__WHAT TO PRODUCE__:
Reproduce verbatim the records below, starting at the line that contains "line at (561, 580): dashed -> solid" and stopping after the line that contains "line at (1229, 1017): dashed -> solid".

## begin DATA SHOWN

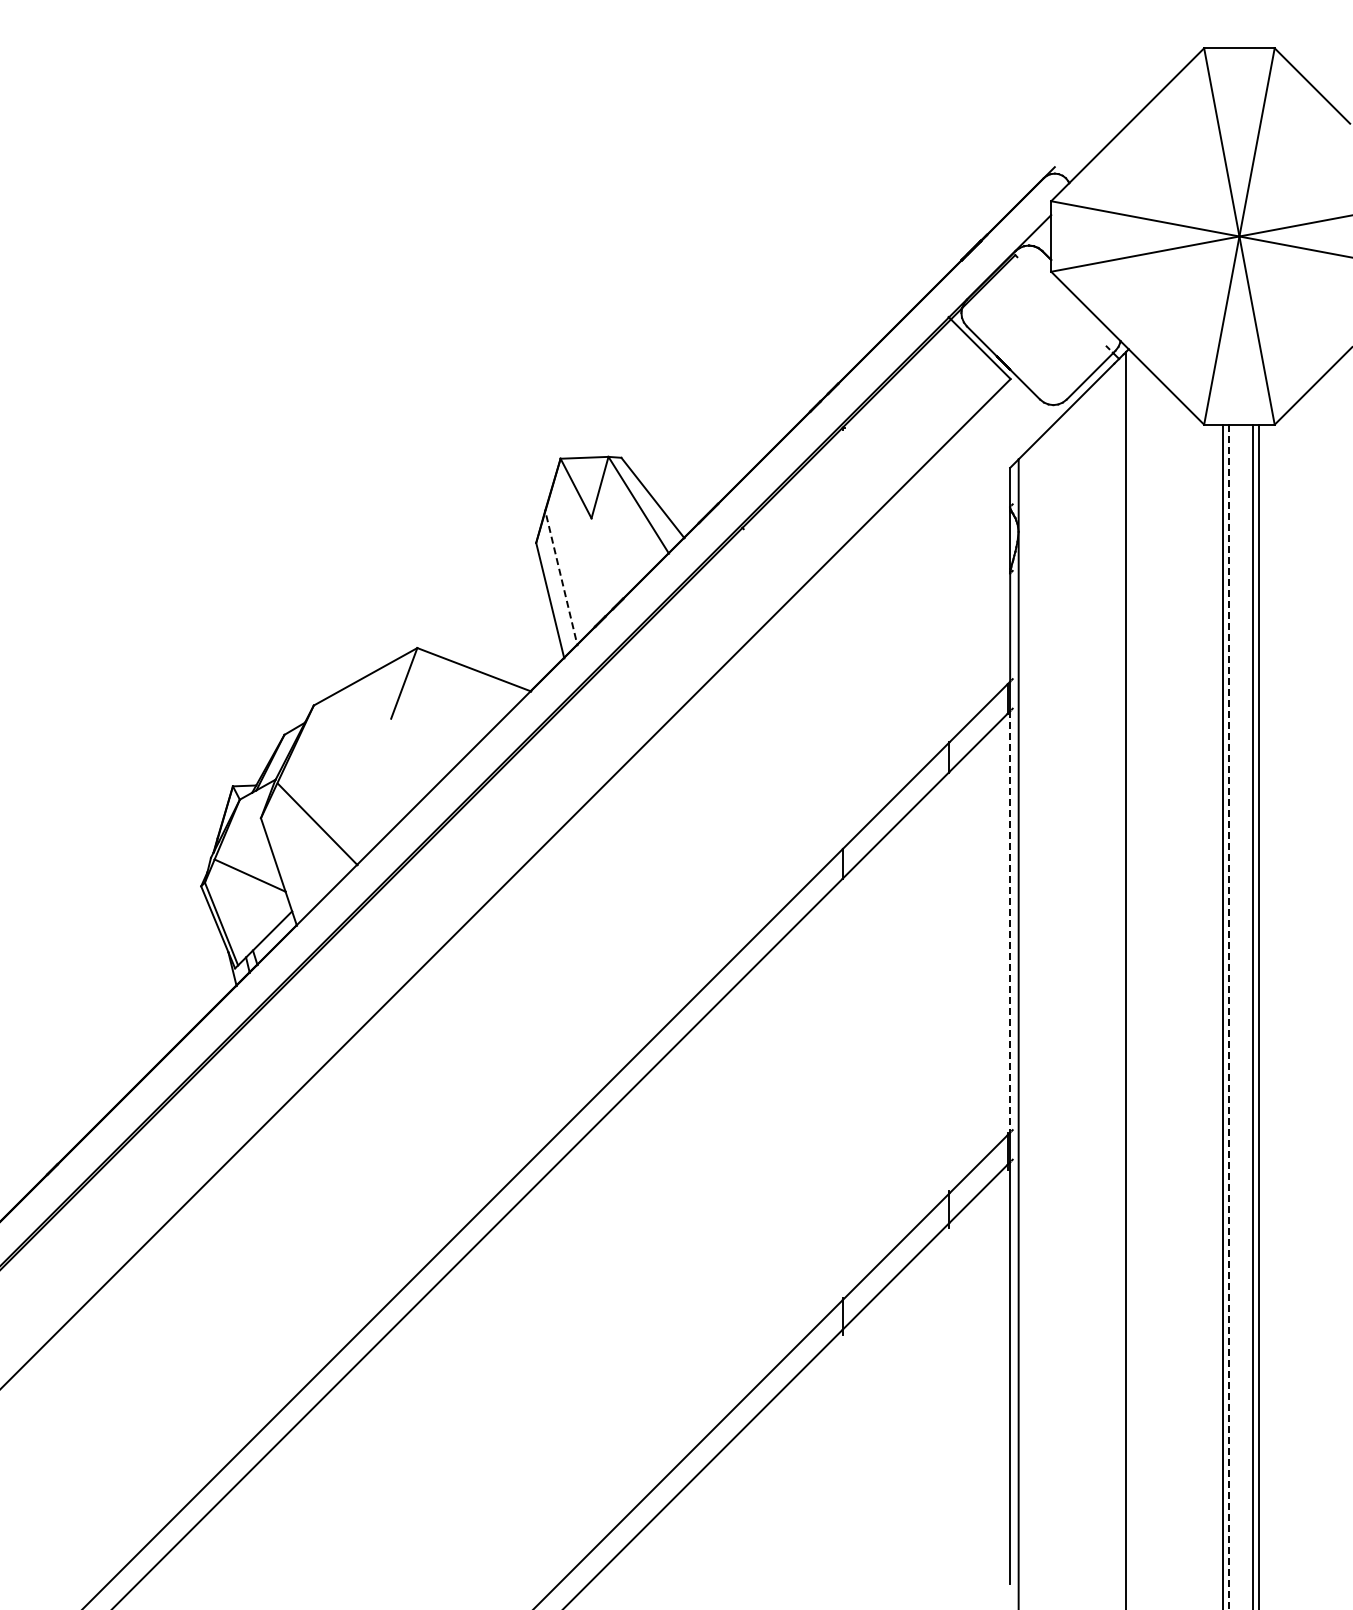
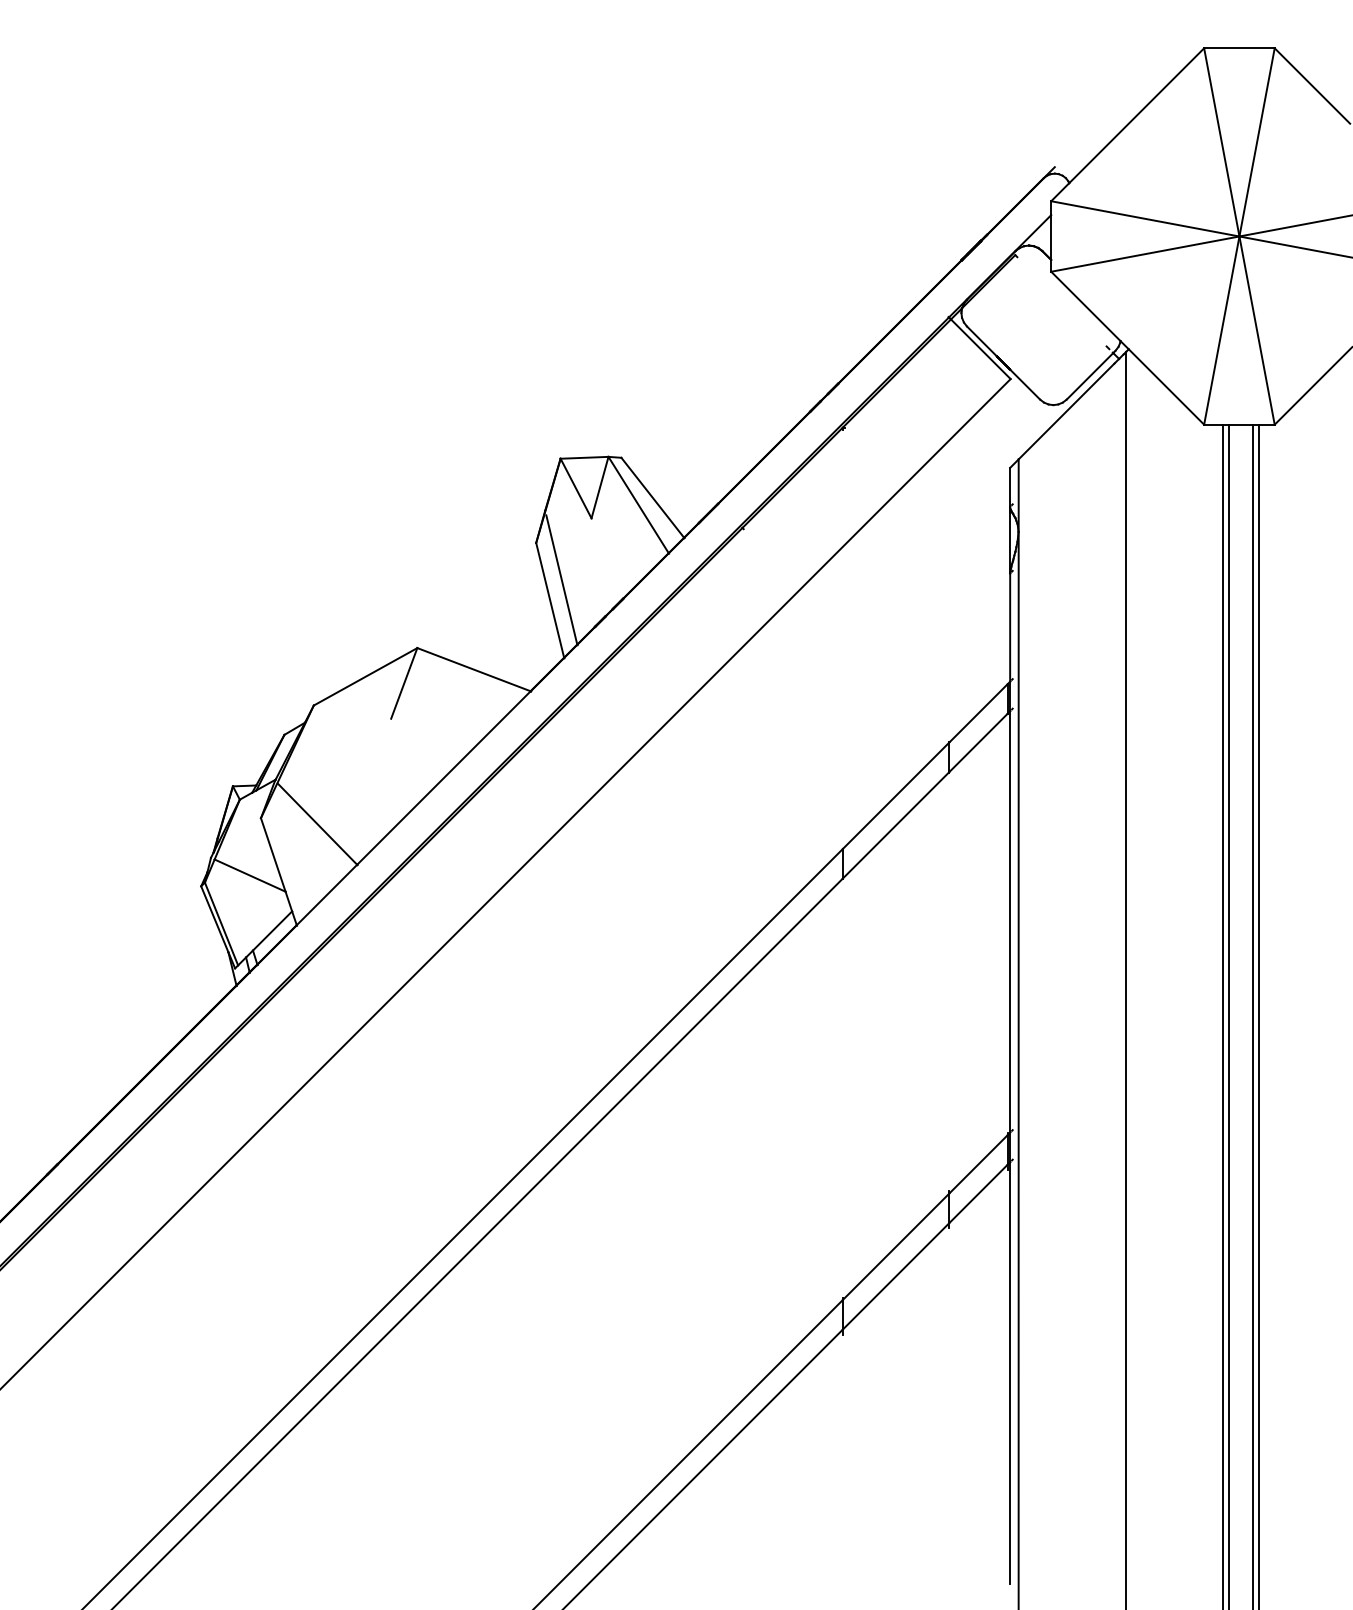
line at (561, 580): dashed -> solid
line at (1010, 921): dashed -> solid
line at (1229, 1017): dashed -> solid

## end DATA SHOWN
## begin DATA SHOWN

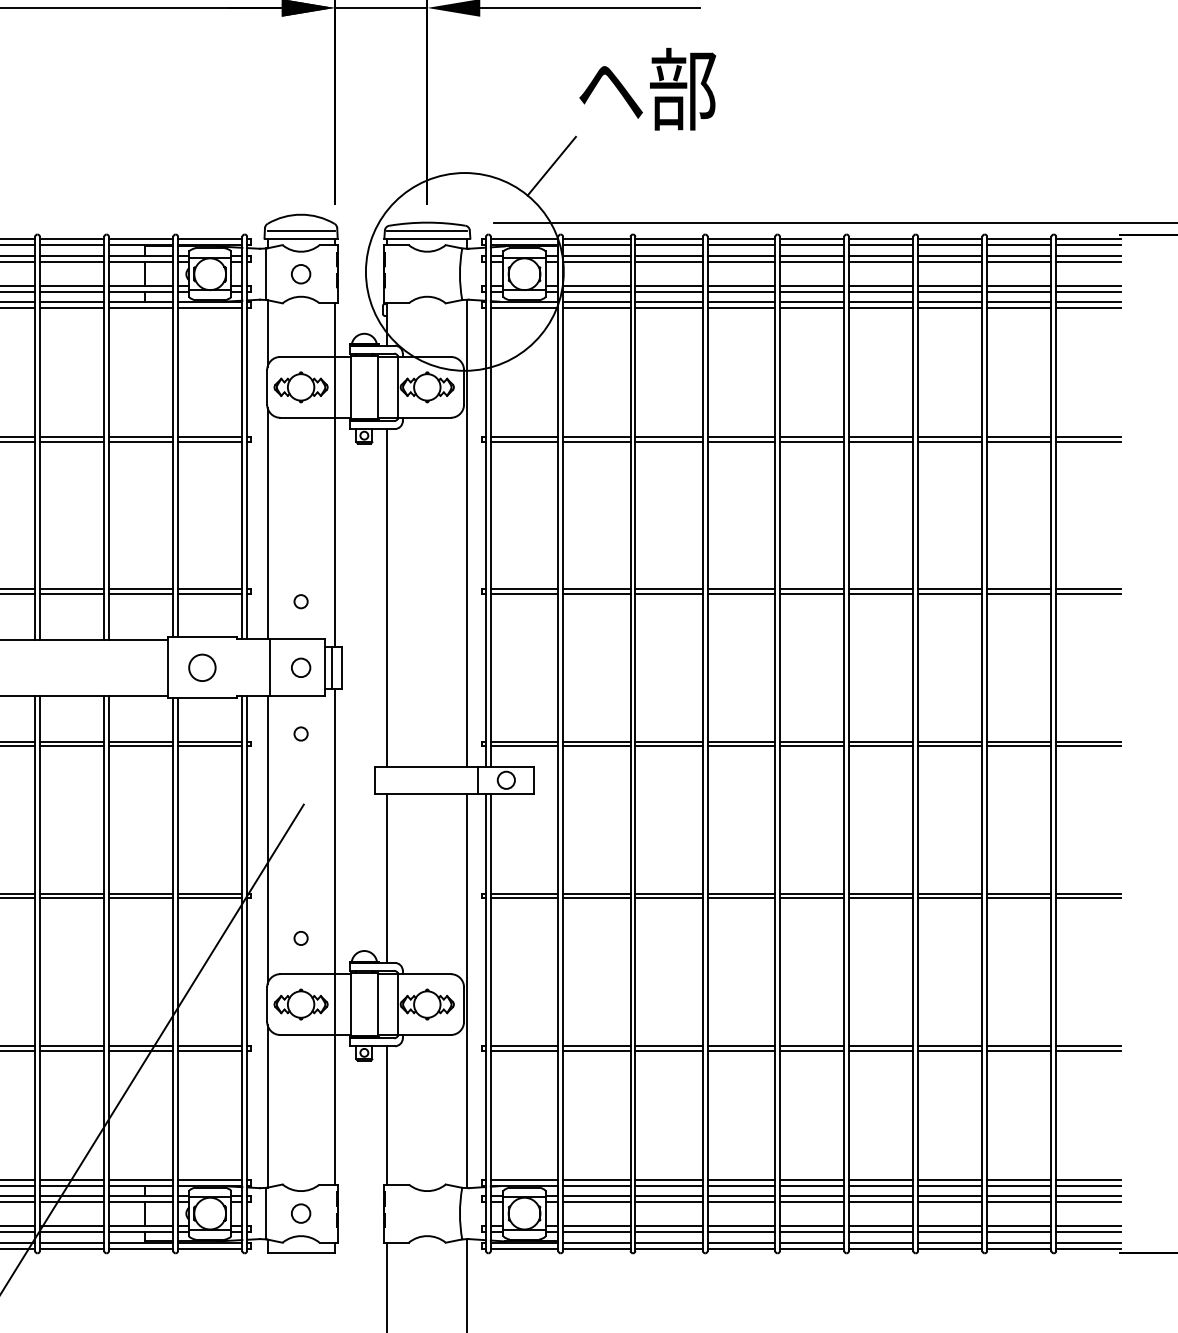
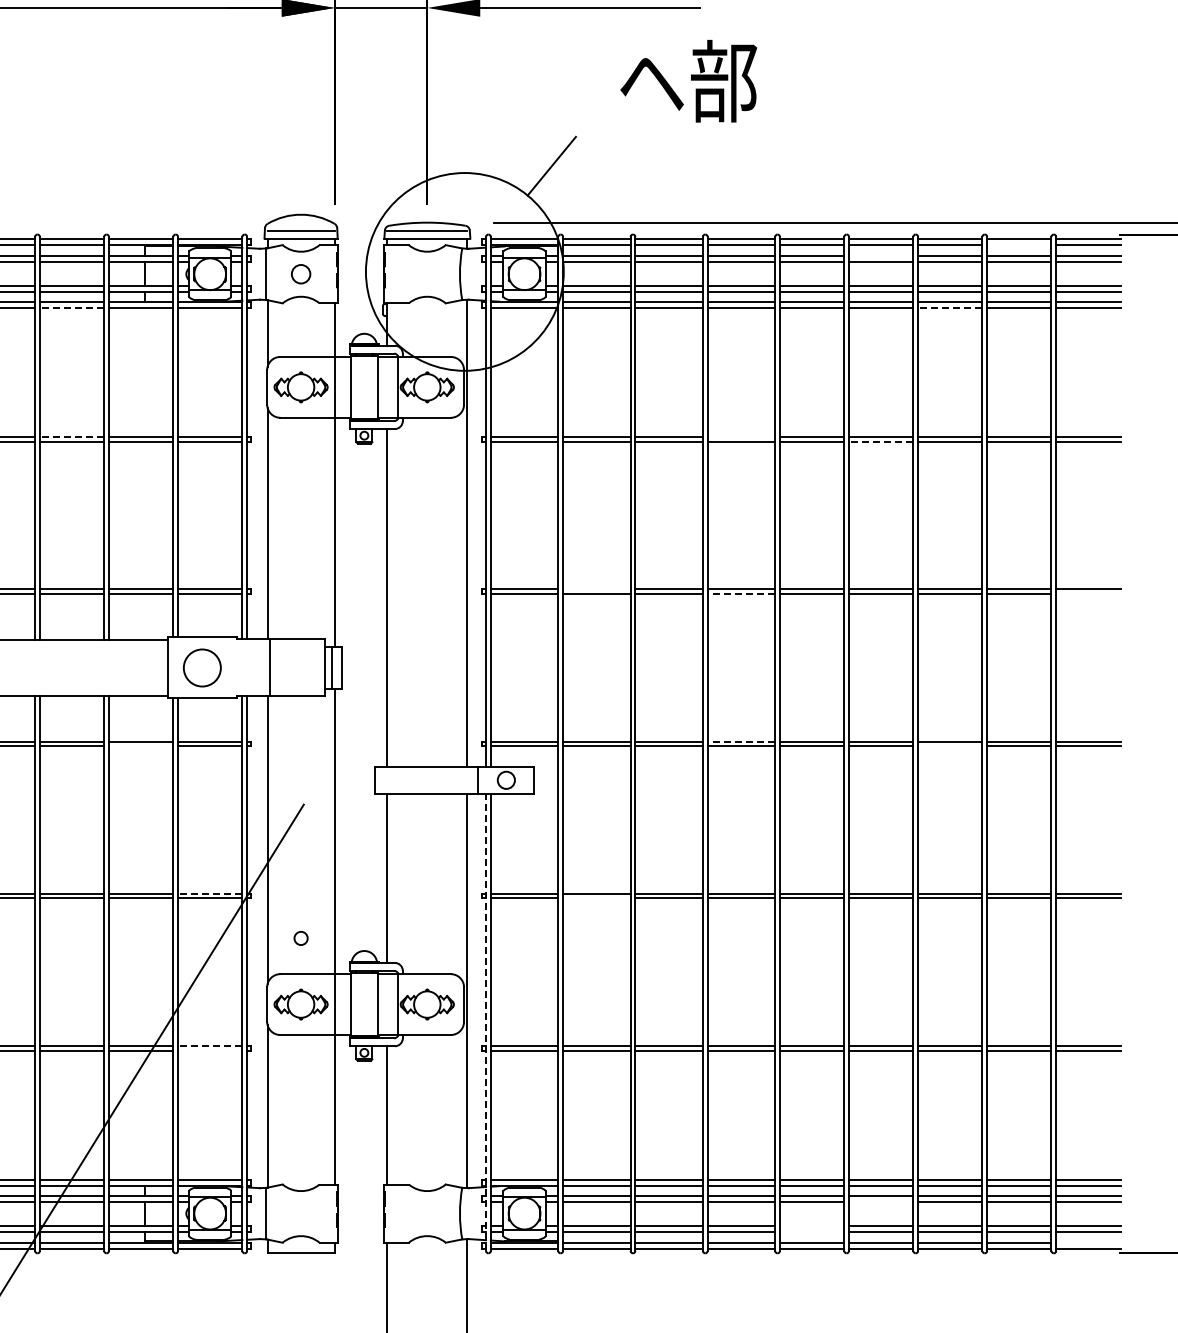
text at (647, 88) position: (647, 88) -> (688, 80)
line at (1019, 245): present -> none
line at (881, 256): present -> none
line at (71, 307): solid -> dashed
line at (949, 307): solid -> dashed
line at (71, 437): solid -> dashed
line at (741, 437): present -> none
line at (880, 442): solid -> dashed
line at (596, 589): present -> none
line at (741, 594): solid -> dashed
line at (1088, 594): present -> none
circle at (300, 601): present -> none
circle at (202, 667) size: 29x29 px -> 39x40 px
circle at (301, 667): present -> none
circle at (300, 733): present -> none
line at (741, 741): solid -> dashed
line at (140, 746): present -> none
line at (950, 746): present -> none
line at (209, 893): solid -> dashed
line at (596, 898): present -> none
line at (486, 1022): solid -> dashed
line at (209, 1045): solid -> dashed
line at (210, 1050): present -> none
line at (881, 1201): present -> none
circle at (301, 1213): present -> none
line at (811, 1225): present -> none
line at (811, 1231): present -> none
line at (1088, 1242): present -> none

## end DATA SHOWN

__PROBLEM SOLUTION__:
line at (561, 580): dashed -> solid
line at (1010, 921): dashed -> solid
line at (1229, 1017): dashed -> solid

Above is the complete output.